■ Given instruction:
Render every line of the data below as a Markdown table with two columns, No. and Line, giving each row its number and omitting blank lines.

--- Start of Records supplied ---

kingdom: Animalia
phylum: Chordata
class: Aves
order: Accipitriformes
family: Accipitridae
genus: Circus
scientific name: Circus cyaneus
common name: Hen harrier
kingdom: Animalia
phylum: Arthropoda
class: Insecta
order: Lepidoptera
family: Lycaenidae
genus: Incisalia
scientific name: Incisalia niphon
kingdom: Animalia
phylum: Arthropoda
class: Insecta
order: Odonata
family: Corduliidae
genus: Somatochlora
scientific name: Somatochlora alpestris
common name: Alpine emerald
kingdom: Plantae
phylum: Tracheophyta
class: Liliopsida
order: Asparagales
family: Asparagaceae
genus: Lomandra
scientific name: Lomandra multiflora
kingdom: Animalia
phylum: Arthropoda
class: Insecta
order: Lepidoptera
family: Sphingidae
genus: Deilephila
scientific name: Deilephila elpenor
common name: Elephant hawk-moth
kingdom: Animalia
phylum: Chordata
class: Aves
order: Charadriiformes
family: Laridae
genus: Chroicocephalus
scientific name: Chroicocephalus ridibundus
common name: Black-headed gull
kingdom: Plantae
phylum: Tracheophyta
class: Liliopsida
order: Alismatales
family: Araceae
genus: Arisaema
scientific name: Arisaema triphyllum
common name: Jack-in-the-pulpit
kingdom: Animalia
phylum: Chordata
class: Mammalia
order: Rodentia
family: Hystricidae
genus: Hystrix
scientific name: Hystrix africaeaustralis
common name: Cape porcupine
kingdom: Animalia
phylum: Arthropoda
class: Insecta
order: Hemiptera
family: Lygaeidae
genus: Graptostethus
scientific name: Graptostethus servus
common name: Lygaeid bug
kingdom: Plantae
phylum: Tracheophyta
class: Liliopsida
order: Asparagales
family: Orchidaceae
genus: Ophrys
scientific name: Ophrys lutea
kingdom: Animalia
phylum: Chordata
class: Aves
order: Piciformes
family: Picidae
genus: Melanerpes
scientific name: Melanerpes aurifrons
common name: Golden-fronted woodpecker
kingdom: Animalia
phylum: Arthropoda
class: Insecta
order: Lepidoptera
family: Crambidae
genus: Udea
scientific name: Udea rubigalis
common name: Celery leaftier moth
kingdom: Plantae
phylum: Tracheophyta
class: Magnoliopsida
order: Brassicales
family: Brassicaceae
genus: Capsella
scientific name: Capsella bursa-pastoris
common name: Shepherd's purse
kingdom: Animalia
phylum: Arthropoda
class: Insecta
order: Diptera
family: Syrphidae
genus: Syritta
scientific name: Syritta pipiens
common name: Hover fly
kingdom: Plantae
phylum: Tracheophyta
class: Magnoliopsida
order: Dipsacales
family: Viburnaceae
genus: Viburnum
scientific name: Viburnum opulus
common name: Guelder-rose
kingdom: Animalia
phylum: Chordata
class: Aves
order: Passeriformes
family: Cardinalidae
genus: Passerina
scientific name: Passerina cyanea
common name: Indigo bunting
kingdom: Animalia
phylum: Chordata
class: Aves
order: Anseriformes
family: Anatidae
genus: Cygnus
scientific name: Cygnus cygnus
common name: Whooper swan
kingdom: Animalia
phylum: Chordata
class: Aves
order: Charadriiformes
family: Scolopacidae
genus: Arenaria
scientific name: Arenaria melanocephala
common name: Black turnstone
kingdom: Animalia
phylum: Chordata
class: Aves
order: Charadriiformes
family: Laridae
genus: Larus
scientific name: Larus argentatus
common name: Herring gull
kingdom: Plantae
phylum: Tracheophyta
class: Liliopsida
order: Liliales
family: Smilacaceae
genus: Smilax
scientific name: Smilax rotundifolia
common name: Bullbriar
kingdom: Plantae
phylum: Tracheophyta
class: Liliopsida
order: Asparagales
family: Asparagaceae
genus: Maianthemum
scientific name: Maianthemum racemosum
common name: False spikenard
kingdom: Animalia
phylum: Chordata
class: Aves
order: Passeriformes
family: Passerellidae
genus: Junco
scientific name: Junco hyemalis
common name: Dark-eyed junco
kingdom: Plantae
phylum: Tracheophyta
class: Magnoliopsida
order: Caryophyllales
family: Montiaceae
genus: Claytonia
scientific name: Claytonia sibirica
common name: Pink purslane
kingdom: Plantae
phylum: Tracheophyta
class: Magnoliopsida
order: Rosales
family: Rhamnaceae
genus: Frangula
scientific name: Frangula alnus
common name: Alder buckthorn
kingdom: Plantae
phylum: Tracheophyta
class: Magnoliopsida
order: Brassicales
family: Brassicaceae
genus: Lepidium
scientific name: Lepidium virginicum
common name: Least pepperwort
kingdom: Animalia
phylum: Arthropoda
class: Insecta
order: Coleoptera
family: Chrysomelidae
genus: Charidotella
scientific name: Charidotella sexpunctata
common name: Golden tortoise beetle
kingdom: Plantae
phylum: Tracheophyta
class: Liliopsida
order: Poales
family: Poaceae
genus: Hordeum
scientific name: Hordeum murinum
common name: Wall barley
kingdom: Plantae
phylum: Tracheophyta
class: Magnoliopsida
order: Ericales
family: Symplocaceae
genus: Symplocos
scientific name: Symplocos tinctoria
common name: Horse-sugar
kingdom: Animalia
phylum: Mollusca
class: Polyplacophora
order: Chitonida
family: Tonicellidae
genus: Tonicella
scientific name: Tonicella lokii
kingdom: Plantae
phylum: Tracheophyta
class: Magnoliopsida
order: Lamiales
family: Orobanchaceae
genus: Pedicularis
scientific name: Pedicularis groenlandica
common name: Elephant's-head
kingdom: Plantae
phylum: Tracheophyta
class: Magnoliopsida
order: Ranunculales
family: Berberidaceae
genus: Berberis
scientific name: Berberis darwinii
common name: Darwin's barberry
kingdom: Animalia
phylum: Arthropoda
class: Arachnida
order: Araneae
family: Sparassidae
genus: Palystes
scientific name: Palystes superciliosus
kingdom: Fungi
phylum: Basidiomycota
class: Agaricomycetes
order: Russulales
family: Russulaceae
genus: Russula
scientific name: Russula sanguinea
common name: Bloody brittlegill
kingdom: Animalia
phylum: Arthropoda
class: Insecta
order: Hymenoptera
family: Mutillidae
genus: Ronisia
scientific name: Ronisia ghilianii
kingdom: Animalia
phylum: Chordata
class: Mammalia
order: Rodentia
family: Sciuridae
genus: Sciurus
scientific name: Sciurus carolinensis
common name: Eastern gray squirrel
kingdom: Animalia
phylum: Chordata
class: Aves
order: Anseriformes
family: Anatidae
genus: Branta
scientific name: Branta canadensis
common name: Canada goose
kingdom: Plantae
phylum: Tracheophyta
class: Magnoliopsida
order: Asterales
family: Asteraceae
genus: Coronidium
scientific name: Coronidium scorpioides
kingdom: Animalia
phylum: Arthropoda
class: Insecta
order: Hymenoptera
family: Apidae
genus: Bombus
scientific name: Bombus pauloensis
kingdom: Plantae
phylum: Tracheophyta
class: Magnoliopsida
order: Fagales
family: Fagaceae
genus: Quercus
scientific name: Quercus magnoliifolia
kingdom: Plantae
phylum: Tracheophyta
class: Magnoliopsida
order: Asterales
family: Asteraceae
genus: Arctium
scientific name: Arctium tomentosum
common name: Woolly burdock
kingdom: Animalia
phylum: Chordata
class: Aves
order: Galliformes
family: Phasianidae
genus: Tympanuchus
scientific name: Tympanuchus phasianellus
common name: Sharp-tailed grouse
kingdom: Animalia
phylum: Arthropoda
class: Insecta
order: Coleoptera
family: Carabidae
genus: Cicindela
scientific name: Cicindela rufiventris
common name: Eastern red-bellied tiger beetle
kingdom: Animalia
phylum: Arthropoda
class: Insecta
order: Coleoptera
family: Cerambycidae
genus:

--- End of Records supplied ---

■ Task answer:
| No. | Line |
|---|---|
| 1 | kingdom: Animalia |
| 2 | phylum: Chordata |
| 3 | class: Aves |
| 4 | order: Accipitriformes |
| 5 | family: Accipitridae |
| 6 | genus: Circus |
| 7 | scientific name: Circus cyaneus |
| 8 | common name: Hen harrier |
| 9 | kingdom: Animalia |
| 10 | phylum: Arthropoda |
| 11 | class: Insecta |
| 12 | order: Lepidoptera |
| 13 | family: Lycaenidae |
| 14 | genus: Incisalia |
| 15 | scientific name: Incisalia niphon |
| 16 | kingdom: Animalia |
| 17 | phylum: Arthropoda |
| 18 | class: Insecta |
| 19 | order: Odonata |
| 20 | family: Corduliidae |
| 21 | genus: Somatochlora |
| 22 | scientific name: Somatochlora alpestris |
| 23 | common name: Alpine emerald |
| 24 | kingdom: Plantae |
| 25 | phylum: Tracheophyta |
| 26 | class: Liliopsida |
| 27 | order: Asparagales |
| 28 | family: Asparagaceae |
| 29 | genus: Lomandra |
| 30 | scientific name: Lomandra multiflora |
| 31 | kingdom: Animalia |
| 32 | phylum: Arthropoda |
| 33 | class: Insecta |
| 34 | order: Lepidoptera |
| 35 | family: Sphingidae |
| 36 | genus: Deilephila |
| 37 | scientific name: Deilephila elpenor |
| 38 | common name: Elephant hawk-moth |
| 39 | kingdom: Animalia |
| 40 | phylum: Chordata |
| 41 | class: Aves |
| 42 | order: Charadriiformes |
| 43 | family: Laridae |
| 44 | genus: Chroicocephalus |
| 45 | scientific name: Chroicocephalus ridibundus |
| 46 | common name: Black-headed gull |
| 47 | kingdom: Plantae |
| 48 | phylum: Tracheophyta |
| 49 | class: Liliopsida |
| 50 | order: Alismatales |
| 51 | family: Araceae |
| 52 | genus: Arisaema |
| 53 | scientific name: Arisaema triphyllum |
| 54 | common name: Jack-in-the-pulpit |
| 55 | kingdom: Animalia |
| 56 | phylum: Chordata |
| 57 | class: Mammalia |
| 58 | order: Rodentia |
| 59 | family: Hystricidae |
| 60 | genus: Hystrix |
| 61 | scientific name: Hystrix africaeaustralis |
| 62 | common name: Cape porcupine |
| 63 | kingdom: Animalia |
| 64 | phylum: Arthropoda |
| 65 | class: Insecta |
| 66 | order: Hemiptera |
| 67 | family: Lygaeidae |
| 68 | genus: Graptostethus |
| 69 | scientific name: Graptostethus servus |
| 70 | common name: Lygaeid bug |
| 71 | kingdom: Plantae |
| 72 | phylum: Tracheophyta |
| 73 | class: Liliopsida |
| 74 | order: Asparagales |
| 75 | family: Orchidaceae |
| 76 | genus: Ophrys |
| 77 | scientific name: Ophrys lutea |
| 78 | kingdom: Animalia |
| 79 | phylum: Chordata |
| 80 | class: Aves |
| 81 | order: Piciformes |
| 82 | family: Picidae |
| 83 | genus: Melanerpes |
| 84 | scientific name: Melanerpes aurifrons |
| 85 | common name: Golden-fronted woodpecker |
| 86 | kingdom: Animalia |
| 87 | phylum: Arthropoda |
| 88 | class: Insecta |
| 89 | order: Lepidoptera |
| 90 | family: Crambidae |
| 91 | genus: Udea |
| 92 | scientific name: Udea rubigalis |
| 93 | common name: Celery leaftier moth |
| 94 | kingdom: Plantae |
| 95 | phylum: Tracheophyta |
| 96 | class: Magnoliopsida |
| 97 | order: Brassicales |
| 98 | family: Brassicaceae |
| 99 | genus: Capsella |
| 100 | scientific name: Capsella bursa-pastoris |
| 101 | common name: Shepherd's purse |
| 102 | kingdom: Animalia |
| 103 | phylum: Arthropoda |
| 104 | class: Insecta |
| 105 | order: Diptera |
| 106 | family: Syrphidae |
| 107 | genus: Syritta |
| 108 | scientific name: Syritta pipiens |
| 109 | common name: Hover fly |
| 110 | kingdom: Plantae |
| 111 | phylum: Tracheophyta |
| 112 | class: Magnoliopsida |
| 113 | order: Dipsacales |
| 114 | family: Viburnaceae |
| 115 | genus: Viburnum |
| 116 | scientific name: Viburnum opulus |
| 117 | common name: Guelder-rose |
| 118 | kingdom: Animalia |
| 119 | phylum: Chordata |
| 120 | class: Aves |
| 121 | order: Passeriformes |
| 122 | family: Cardinalidae |
| 123 | genus: Passerina |
| 124 | scientific name: Passerina cyanea |
| 125 | common name: Indigo bunting |
| 126 | kingdom: Animalia |
| 127 | phylum: Chordata |
| 128 | class: Aves |
| 129 | order: Anseriformes |
| 130 | family: Anatidae |
| 131 | genus: Cygnus |
| 132 | scientific name: Cygnus cygnus |
| 133 | common name: Whooper swan |
| 134 | kingdom: Animalia |
| 135 | phylum: Chordata |
| 136 | class: Aves |
| 137 | order: Charadriiformes |
| 138 | family: Scolopacidae |
| 139 | genus: Arenaria |
| 140 | scientific name: Arenaria melanocephala |
| 141 | common name: Black turnstone |
| 142 | kingdom: Animalia |
| 143 | phylum: Chordata |
| 144 | class: Aves |
| 145 | order: Charadriiformes |
| 146 | family: Laridae |
| 147 | genus: Larus |
| 148 | scientific name: Larus argentatus |
| 149 | common name: Herring gull |
| 150 | kingdom: Plantae |
| 151 | phylum: Tracheophyta |
| 152 | class: Liliopsida |
| 153 | order: Liliales |
| 154 | family: Smilacaceae |
| 155 | genus: Smilax |
| 156 | scientific name: Smilax rotundifolia |
| 157 | common name: Bullbriar |
| 158 | kingdom: Plantae |
| 159 | phylum: Tracheophyta |
| 160 | class: Liliopsida |
| 161 | order: Asparagales |
| 162 | family: Asparagaceae |
| 163 | genus: Maianthemum |
| 164 | scientific name: Maianthemum racemosum |
| 165 | common name: False spikenard |
| 166 | kingdom: Animalia |
| 167 | phylum: Chordata |
| 168 | class: Aves |
| 169 | order: Passeriformes |
| 170 | family: Passerellidae |
| 171 | genus: Junco |
| 172 | scientific name: Junco hyemalis |
| 173 | common name: Dark-eyed junco |
| 174 | kingdom: Plantae |
| 175 | phylum: Tracheophyta |
| 176 | class: Magnoliopsida |
| 177 | order: Caryophyllales |
| 178 | family: Montiaceae |
| 179 | genus: Claytonia |
| 180 | scientific name: Claytonia sibirica |
| 181 | common name: Pink purslane |
| 182 | kingdom: Plantae |
| 183 | phylum: Tracheophyta |
| 184 | class: Magnoliopsida |
| 185 | order: Rosales |
| 186 | family: Rhamnaceae |
| 187 | genus: Frangula |
| 188 | scientific name: Frangula alnus |
| 189 | common name: Alder buckthorn |
| 190 | kingdom: Plantae |
| 191 | phylum: Tracheophyta |
| 192 | class: Magnoliopsida |
| 193 | order: Brassicales |
| 194 | family: Brassicaceae |
| 195 | genus: Lepidium |
| 196 | scientific name: Lepidium virginicum |
| 197 | common name: Least pepperwort |
| 198 | kingdom: Animalia |
| 199 | phylum: Arthropoda |
| 200 | class: Insecta |
| 201 | order: Coleoptera |
| 202 | family: Chrysomelidae |
| 203 | genus: Charidotella |
| 204 | scientific name: Charidotella sexpunctata |
| 205 | common name: Golden tortoise beetle |
| 206 | kingdom: Plantae |
| 207 | phylum: Tracheophyta |
| 208 | class: Liliopsida |
| 209 | order: Poales |
| 210 | family: Poaceae |
| 211 | genus: Hordeum |
| 212 | scientific name: Hordeum murinum |
| 213 | common name: Wall barley |
| 214 | kingdom: Plantae |
| 215 | phylum: Tracheophyta |
| 216 | class: Magnoliopsida |
| 217 | order: Ericales |
| 218 | family: Symplocaceae |
| 219 | genus: Symplocos |
| 220 | scientific name: Symplocos tinctoria |
| 221 | common name: Horse-sugar |
| 222 | kingdom: Animalia |
| 223 | phylum: Mollusca |
| 224 | class: Polyplacophora |
| 225 | order: Chitonida |
| 226 | family: Tonicellidae |
| 227 | genus: Tonicella |
| 228 | scientific name: Tonicella lokii |
| 229 | kingdom: Plantae |
| 230 | phylum: Tracheophyta |
| 231 | class: Magnoliopsida |
| 232 | order: Lamiales |
| 233 | family: Orobanchaceae |
| 234 | genus: Pedicularis |
| 235 | scientific name: Pedicularis groenlandica |
| 236 | common name: Elephant's-head |
| 237 | kingdom: Plantae |
| 238 | phylum: Tracheophyta |
| 239 | class: Magnoliopsida |
| 240 | order: Ranunculales |
| 241 | family: Berberidaceae |
| 242 | genus: Berberis |
| 243 | scientific name: Berberis darwinii |
| 244 | common name: Darwin's barberry |
| 245 | kingdom: Animalia |
| 246 | phylum: Arthropoda |
| 247 | class: Arachnida |
| 248 | order: Araneae |
| 249 | family: Sparassidae |
| 250 | genus: Palystes |
| 251 | scientific name: Palystes superciliosus |
| 252 | kingdom: Fungi |
| 253 | phylum: Basidiomycota |
| 254 | class: Agaricomycetes |
| 255 | order: Russulales |
| 256 | family: Russulaceae |
| 257 | genus: Russula |
| 258 | scientific name: Russula sanguinea |
| 259 | common name: Bloody brittlegill |
| 260 | kingdom: Animalia |
| 261 | phylum: Arthropoda |
| 262 | class: Insecta |
| 263 | order: Hymenoptera |
| 264 | family: Mutillidae |
| 265 | genus: Ronisia |
| 266 | scientific name: Ronisia ghilianii |
| 267 | kingdom: Animalia |
| 268 | phylum: Chordata |
| 269 | class: Mammalia |
| 270 | order: Rodentia |
| 271 | family: Sciuridae |
| 272 | genus: Sciurus |
| 273 | scientific name: Sciurus carolinensis |
| 274 | common name: Eastern gray squirrel |
| 275 | kingdom: Animalia |
| 276 | phylum: Chordata |
| 277 | class: Aves |
| 278 | order: Anseriformes |
| 279 | family: Anatidae |
| 280 | genus: Branta |
| 281 | scientific name: Branta canadensis |
| 282 | common name: Canada goose |
| 283 | kingdom: Plantae |
| 284 | phylum: Tracheophyta |
| 285 | class: Magnoliopsida |
| 286 | order: Asterales |
| 287 | family: Asteraceae |
| 288 | genus: Coronidium |
| 289 | scientific name: Coronidium scorpioides |
| 290 | kingdom: Animalia |
| 291 | phylum: Arthropoda |
| 292 | class: Insecta |
| 293 | order: Hymenoptera |
| 294 | family: Apidae |
| 295 | genus: Bombus |
| 296 | scientific name: Bombus pauloensis |
| 297 | kingdom: Plantae |
| 298 | phylum: Tracheophyta |
| 299 | class: Magnoliopsida |
| 300 | order: Fagales |
| 301 | family: Fagaceae |
| 302 | genus: Quercus |
| 303 | scientific name: Quercus magnoliifolia |
| 304 | kingdom: Plantae |
| 305 | phylum: Tracheophyta |
| 306 | class: Magnoliopsida |
| 307 | order: Asterales |
| 308 | family: Asteraceae |
| 309 | genus: Arctium |
| 310 | scientific name: Arctium tomentosum |
| 311 | common name: Woolly burdock |
| 312 | kingdom: Animalia |
| 313 | phylum: Chordata |
| 314 | class: Aves |
| 315 | order: Galliformes |
| 316 | family: Phasianidae |
| 317 | genus: Tympanuchus |
| 318 | scientific name: Tympanuchus phasianellus |
| 319 | common name: Sharp-tailed grouse |
| 320 | kingdom: Animalia |
| 321 | phylum: Arthropoda |
| 322 | class: Insecta |
| 323 | order: Coleoptera |
| 324 | family: Carabidae |
| 325 | genus: Cicindela |
| 326 | scientific name: Cicindela rufiventris |
| 327 | common name: Eastern red-bellied tiger beetle |
| 328 | kingdom: Animalia |
| 329 | phylum: Arthropoda |
| 330 | class: Insecta |
| 331 | order: Coleoptera |
| 332 | family: Cerambycidae |
| 333 | genus: |